- The Bitcoin halving has happened, and the price of Bitcoin doesn't know what to do.
- The price crashed in the minutes leading up to the halving, and has since recovered by roughly $200.
- Despite the crash, holders are playing the long game.
The Bitcoin halving is upon us, and the original king of crypto has closed a major chapter in its history on a bearish trend.
After hitting the $10,000 mark just days ago, recovering from the Black Thursday crash in March, Bitcoin has now erased the bullish expectations among many traders and enthusiasts.
Over the weekend, the price of Bitcoin crashed by more than $1,000 in minutes.
From there, it has slowly recovered, and even managed to touch that psychological resistance level of $9,000 per coin. It was joyous for hodlers while it lasted.
In the hours leading up the halving, however, the Bitcoin bears took over the market, pushing the price down to $8,200. It then corrected to just below $8,500, a drop of more than 14% since Saturday. Just minutes ago, the price shot back up to $8,700, as volatility grips the market.
The price drop could be due to expectations regarding the halving. Miners are important players in the market, since they are responsible for injecting new tokens into the ecosystem. And now that the halving has split mining rewards on the Bitcoin blockchain down the middle, that 50% reduction in mining income may be having an effect.

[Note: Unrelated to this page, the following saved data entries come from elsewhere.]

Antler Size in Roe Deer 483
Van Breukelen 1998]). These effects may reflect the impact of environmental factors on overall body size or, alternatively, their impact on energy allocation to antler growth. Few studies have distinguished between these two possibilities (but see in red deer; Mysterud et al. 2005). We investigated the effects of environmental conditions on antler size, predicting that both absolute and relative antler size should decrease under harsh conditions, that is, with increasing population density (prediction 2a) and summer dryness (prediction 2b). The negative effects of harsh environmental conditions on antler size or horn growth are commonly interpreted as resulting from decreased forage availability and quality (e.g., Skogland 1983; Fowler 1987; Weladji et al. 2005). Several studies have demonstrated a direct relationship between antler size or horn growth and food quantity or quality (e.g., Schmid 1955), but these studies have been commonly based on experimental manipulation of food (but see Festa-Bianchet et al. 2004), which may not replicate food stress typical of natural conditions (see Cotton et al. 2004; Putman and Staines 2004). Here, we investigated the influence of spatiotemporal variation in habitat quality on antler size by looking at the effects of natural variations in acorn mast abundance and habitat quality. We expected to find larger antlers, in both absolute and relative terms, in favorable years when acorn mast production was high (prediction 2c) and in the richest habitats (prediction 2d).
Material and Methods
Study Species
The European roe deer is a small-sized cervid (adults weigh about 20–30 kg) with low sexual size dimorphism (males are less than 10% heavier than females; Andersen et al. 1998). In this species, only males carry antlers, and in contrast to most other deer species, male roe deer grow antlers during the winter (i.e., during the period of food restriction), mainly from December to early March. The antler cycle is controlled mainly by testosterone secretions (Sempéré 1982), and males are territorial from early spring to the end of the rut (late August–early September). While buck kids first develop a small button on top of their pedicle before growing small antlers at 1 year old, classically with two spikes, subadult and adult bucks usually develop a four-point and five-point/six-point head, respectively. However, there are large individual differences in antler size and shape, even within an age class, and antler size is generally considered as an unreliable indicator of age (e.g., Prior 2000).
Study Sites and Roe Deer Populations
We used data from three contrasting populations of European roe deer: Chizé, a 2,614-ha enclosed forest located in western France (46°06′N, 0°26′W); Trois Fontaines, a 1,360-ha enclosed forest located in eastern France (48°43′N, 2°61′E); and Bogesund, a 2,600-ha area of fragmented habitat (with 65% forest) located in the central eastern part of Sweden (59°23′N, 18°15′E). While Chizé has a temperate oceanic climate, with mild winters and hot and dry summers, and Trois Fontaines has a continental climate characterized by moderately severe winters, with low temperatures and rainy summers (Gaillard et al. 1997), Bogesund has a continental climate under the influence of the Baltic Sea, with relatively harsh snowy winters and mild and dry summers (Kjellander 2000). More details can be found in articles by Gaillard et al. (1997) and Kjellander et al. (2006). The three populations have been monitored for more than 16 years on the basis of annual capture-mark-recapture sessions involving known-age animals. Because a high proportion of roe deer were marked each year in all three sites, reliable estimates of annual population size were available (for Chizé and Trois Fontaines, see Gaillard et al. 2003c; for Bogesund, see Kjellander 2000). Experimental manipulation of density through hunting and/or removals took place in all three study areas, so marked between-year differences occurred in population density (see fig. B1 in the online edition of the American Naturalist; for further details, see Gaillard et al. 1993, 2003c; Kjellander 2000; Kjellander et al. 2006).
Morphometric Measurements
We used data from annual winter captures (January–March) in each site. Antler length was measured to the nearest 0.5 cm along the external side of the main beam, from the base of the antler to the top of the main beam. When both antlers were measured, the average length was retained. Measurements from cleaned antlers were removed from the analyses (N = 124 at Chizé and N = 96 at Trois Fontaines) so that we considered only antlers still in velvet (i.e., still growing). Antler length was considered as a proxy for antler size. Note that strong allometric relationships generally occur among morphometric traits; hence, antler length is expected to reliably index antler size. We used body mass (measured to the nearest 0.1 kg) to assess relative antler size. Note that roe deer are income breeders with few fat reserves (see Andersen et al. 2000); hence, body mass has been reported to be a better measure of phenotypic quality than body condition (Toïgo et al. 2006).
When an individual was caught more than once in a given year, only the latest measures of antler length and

Miners could have been attempting to sell their holdings at the last minute to secure their operations and perhaps have some degree of confidence in the short term as things calm down.
Are miners able to wait?
As Decrypt reported earlier today, Bitcoin previously recorded massive price gains leading up to the first two halvings. But in the days following these events, prices dropped considerably as a result of market nervousness.
But while some may be looking for security in the dollar amid the volatility, others see this as a long-term play.
Binance.US CEO Catherine Coley recently explained that Bitcoin’s third halving could be a gigantic boon for Bitcoin, especially considering the US Federal Reserve’s money printing spree and what this will mean for the dollar’s future inflation.
Hodlers may have their sights set on Bitcoin as a long-term hedge—but, still, they probably would have preferred a nice, big green candle on Bitcoin’s third halving day.
The views and opinions expressed by the author are for informational purposes only and do not constitute financial, investment, or other advice.